= Beginning of Section =
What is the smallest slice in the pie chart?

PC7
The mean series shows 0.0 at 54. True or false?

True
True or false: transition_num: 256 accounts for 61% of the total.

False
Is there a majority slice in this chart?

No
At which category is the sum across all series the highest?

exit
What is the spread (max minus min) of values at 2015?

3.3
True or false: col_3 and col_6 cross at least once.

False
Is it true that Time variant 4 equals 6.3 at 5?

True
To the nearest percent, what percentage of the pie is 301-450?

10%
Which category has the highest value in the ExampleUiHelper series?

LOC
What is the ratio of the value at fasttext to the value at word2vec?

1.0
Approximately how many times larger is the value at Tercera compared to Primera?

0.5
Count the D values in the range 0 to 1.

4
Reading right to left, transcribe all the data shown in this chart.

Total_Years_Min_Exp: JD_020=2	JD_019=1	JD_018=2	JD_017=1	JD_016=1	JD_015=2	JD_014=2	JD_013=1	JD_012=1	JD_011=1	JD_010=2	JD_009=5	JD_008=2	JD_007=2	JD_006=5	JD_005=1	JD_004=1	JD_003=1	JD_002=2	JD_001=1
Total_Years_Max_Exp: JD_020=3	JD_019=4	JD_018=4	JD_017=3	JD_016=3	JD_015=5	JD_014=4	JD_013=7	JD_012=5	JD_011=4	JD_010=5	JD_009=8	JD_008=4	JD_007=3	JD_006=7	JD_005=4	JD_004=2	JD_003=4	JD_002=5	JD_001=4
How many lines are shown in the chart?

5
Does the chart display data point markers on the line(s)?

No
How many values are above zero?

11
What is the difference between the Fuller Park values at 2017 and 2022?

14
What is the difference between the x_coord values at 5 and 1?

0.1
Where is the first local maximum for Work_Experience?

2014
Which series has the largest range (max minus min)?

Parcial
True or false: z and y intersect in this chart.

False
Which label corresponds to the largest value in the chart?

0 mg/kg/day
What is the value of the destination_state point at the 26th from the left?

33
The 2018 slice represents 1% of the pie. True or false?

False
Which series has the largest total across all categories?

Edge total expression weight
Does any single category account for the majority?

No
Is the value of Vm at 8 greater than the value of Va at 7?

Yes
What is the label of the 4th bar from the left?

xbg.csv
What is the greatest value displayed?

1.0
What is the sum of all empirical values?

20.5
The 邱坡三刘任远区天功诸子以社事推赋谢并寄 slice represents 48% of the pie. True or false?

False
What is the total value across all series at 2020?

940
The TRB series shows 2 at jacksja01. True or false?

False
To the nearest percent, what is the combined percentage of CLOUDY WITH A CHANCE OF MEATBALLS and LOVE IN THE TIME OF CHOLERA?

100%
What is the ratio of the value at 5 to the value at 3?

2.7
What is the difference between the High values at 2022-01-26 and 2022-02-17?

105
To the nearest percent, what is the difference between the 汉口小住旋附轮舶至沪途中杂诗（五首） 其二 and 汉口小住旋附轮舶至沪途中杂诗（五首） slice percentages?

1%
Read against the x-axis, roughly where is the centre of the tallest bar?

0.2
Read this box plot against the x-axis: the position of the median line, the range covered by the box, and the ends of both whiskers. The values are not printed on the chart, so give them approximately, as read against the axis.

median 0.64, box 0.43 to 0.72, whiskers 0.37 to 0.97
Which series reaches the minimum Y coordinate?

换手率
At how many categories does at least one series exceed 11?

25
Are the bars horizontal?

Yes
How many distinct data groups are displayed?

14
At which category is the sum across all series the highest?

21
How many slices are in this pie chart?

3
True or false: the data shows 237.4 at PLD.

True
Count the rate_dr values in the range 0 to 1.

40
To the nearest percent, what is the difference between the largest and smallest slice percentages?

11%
= End of Section =
Copy the lines above word for word.

-- Output for this task --
What is the smallest slice in the pie chart?

PC7
The mean series shows 0.0 at 54. True or false?

True
True or false: transition_num: 256 accounts for 61% of the total.

False
Is there a majority slice in this chart?

No
At which category is the sum across all series the highest?

exit
What is the spread (max minus min) of values at 2015?

3.3
True or false: col_3 and col_6 cross at least once.

False
Is it true that Time variant 4 equals 6.3 at 5?

True
To the nearest percent, what percentage of the pie is 301-450?

10%
Which category has the highest value in the ExampleUiHelper series?

LOC
What is the ratio of the value at fasttext to the value at word2vec?

1.0
Approximately how many times larger is the value at Tercera compared to Primera?

0.5
Count the D values in the range 0 to 1.

4
Reading right to left, transcribe all the data shown in this chart.

Total_Years_Min_Exp: JD_020=2	JD_019=1	JD_018=2	JD_017=1	JD_016=1	JD_015=2	JD_014=2	JD_013=1	JD_012=1	JD_011=1	JD_010=2	JD_009=5	JD_008=2	JD_007=2	JD_006=5	JD_005=1	JD_004=1	JD_003=1	JD_002=2	JD_001=1
Total_Years_Max_Exp: JD_020=3	JD_019=4	JD_018=4	JD_017=3	JD_016=3	JD_015=5	JD_014=4	JD_013=7	JD_012=5	JD_011=4	JD_010=5	JD_009=8	JD_008=4	JD_007=3	JD_006=7	JD_005=4	JD_004=2	JD_003=4	JD_002=5	JD_001=4
How many lines are shown in the chart?

5
Does the chart display data point markers on the line(s)?

No
How many values are above zero?

11
What is the difference between the Fuller Park values at 2017 and 2022?

14
What is the difference between the x_coord values at 5 and 1?

0.1
Where is the first local maximum for Work_Experience?

2014
Which series has the largest range (max minus min)?

Parcial
True or false: z and y intersect in this chart.

False
Which label corresponds to the largest value in the chart?

0 mg/kg/day
What is the value of the destination_state point at the 26th from the left?

33
The 2018 slice represents 1% of the pie. True or false?

False
Which series has the largest total across all categories?

Edge total expression weight
Does any single category account for the majority?

No
Is the value of Vm at 8 greater than the value of Va at 7?

Yes
What is the label of the 4th bar from the left?

xbg.csv
What is the greatest value displayed?

1.0
What is the sum of all empirical values?

20.5
The 邱坡三刘任远区天功诸子以社事推赋谢并寄 slice represents 48% of the pie. True or false?

False
What is the total value across all series at 2020?

940
The TRB series shows 2 at jacksja01. True or false?

False
To the nearest percent, what is the combined percentage of CLOUDY WITH A CHANCE OF MEATBALLS and LOVE IN THE TIME OF CHOLERA?

100%
What is the ratio of the value at 5 to the value at 3?

2.7
What is the difference between the High values at 2022-01-26 and 2022-02-17?

105
To the nearest percent, what is the difference between the 汉口小住旋附轮舶至沪途中杂诗（五首） 其二 and 汉口小住旋附轮舶至沪途中杂诗（五首） slice percentages?

1%
Read against the x-axis, roughly where is the centre of the tallest bar?

0.2
Read this box plot against the x-axis: the position of the median line, the range covered by the box, and the ends of both whiskers. The values are not printed on the chart, so give them approximately, as read against the axis.

median 0.64, box 0.43 to 0.72, whiskers 0.37 to 0.97
Which series reaches the minimum Y coordinate?

换手率
At how many categories does at least one series exceed 11?

25
Are the bars horizontal?

Yes
How many distinct data groups are displayed?

14
At which category is the sum across all series the highest?

21
How many slices are in this pie chart?

3
True or false: the data shows 237.4 at PLD.

True
Count the rate_dr values in the range 0 to 1.

40
To the nearest percent, what is the difference between the largest and smallest slice percentages?

11%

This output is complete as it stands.